There is confidence in you about your future which is really important to have because that shows how serious you are towards life. Your thoughts always aim higher keep it up...
Posted 7 Years Ago
7 Years Ago
Why no? If I have fellows like you here..
7 Years Ago
That's really so kind of you, writers really motivate and encourage each other.
This is a powerful piece, and quite enjoyable. Strong imagery, great musicality, and a moving message. Three small notes, if I may:
1 - "awaits for me" is not an expression. It's either "waits for me" or "awaits me" (and the latter in my opinion actually helps the musicality more).

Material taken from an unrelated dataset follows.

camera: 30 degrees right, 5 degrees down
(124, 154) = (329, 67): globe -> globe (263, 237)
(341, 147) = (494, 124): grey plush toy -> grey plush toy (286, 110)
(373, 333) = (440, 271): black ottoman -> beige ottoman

2 - "it will heal after I eat mama's recipe".....this line doesn't really fit the tone of the previous stanzas what with you trying to go off on your own, seemingly, and this line comes in, and it simply sounds awkward and doesn't fit the mood that you conjured and superbly developed in the previous stanzas.

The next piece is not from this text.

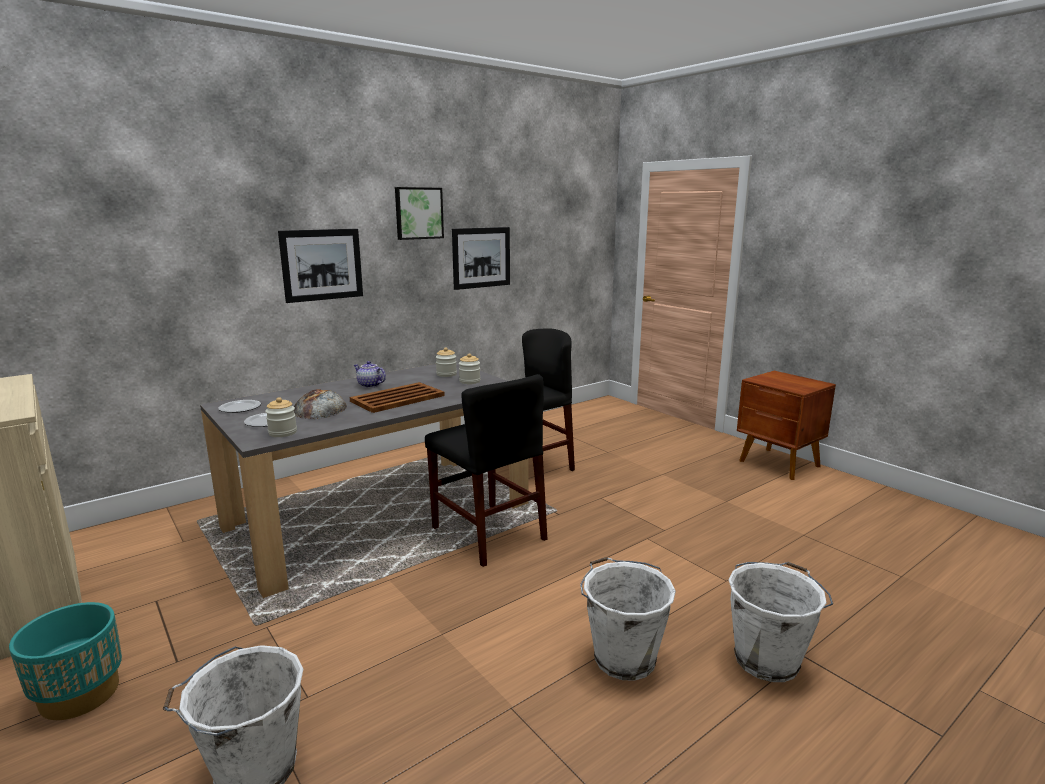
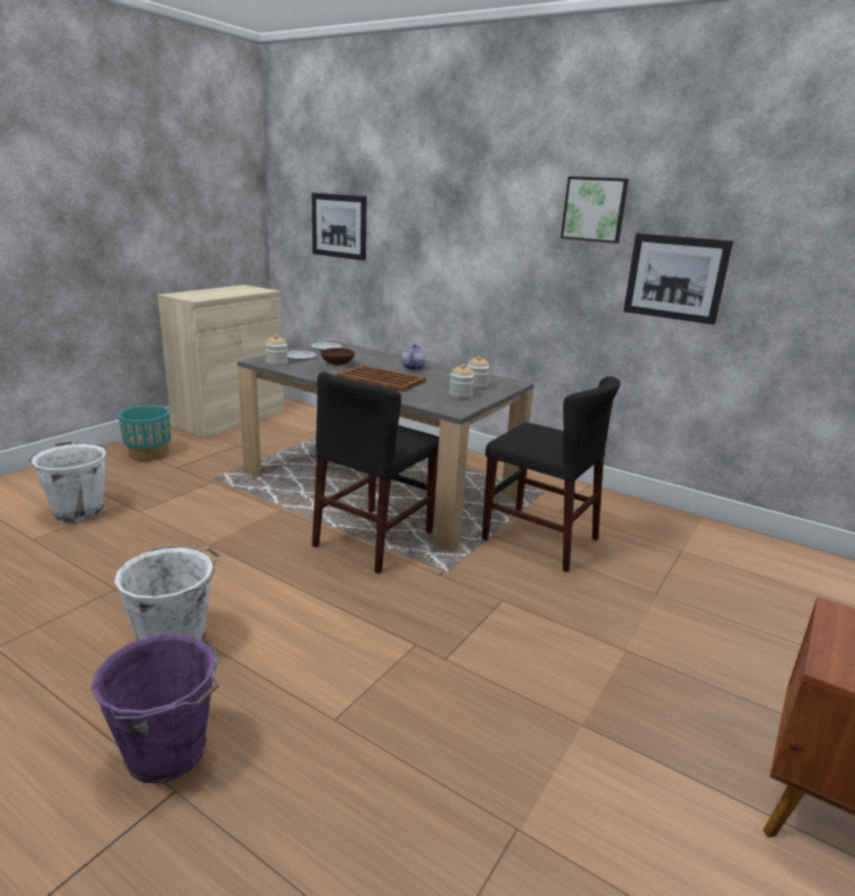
camera: 70 degrees right, 5 degrees up
(319, 409) = (337, 364): bread -> brown bowl
(322, 264) = (482, 253): picture -> picture (339, 226)
(768, 659) = (169, 754): white bucket -> purple bucket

3 - "Until then, let me close my eyes....." too wordy for the musicality to carry over. Take out "close my eyes" and it would flow better. "Imagine" can imply the image of closing the eyes.

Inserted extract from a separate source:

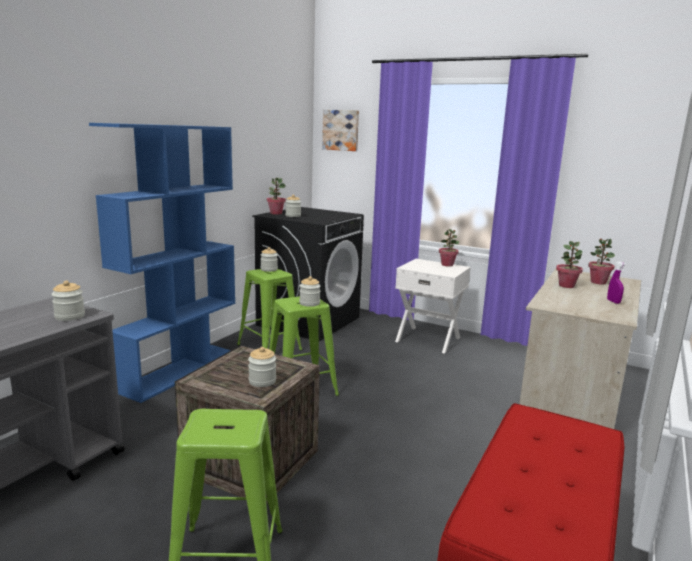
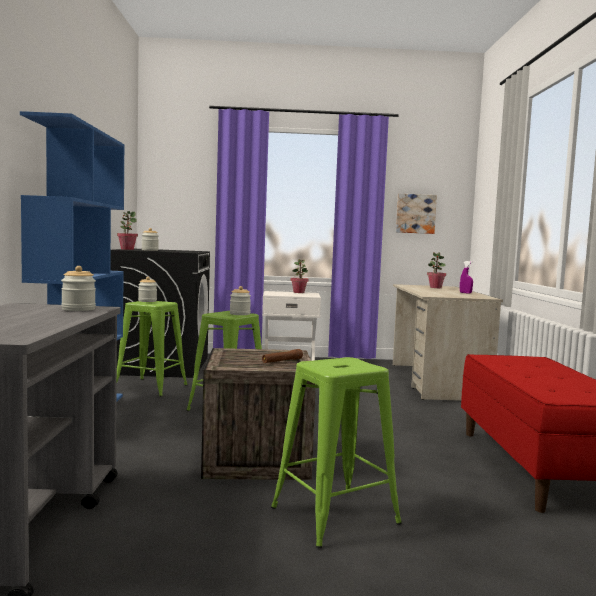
camera: 30 degrees left, 10 degrees down
(262, 381) = (282, 361): jar -> brown flashlight
(341, 130) = (172, 172): picture -> picture (415, 213)
(566, 286) = (421, 289): potted plant -> none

Other than that, well done!
Posted 7 Years Ago
7 Years Ago
Thanks for the constructive suggestions..emi.. changes are in order..😁
Hmm, lately I've seen a lot of positivity in your pieces. You seem quite motivated...A real good sign! Just keep it going...wonders do happen. A teeny-weeny error- change 'stress' into 'stressed'...first line of the fourth stanza. Well written!
Leaving the nest to fly! This is quite the "Later, Mom" note on the refrigerator. Well done, Farhan. Thanks for the Read Request. Reading good work is a good way to start the day.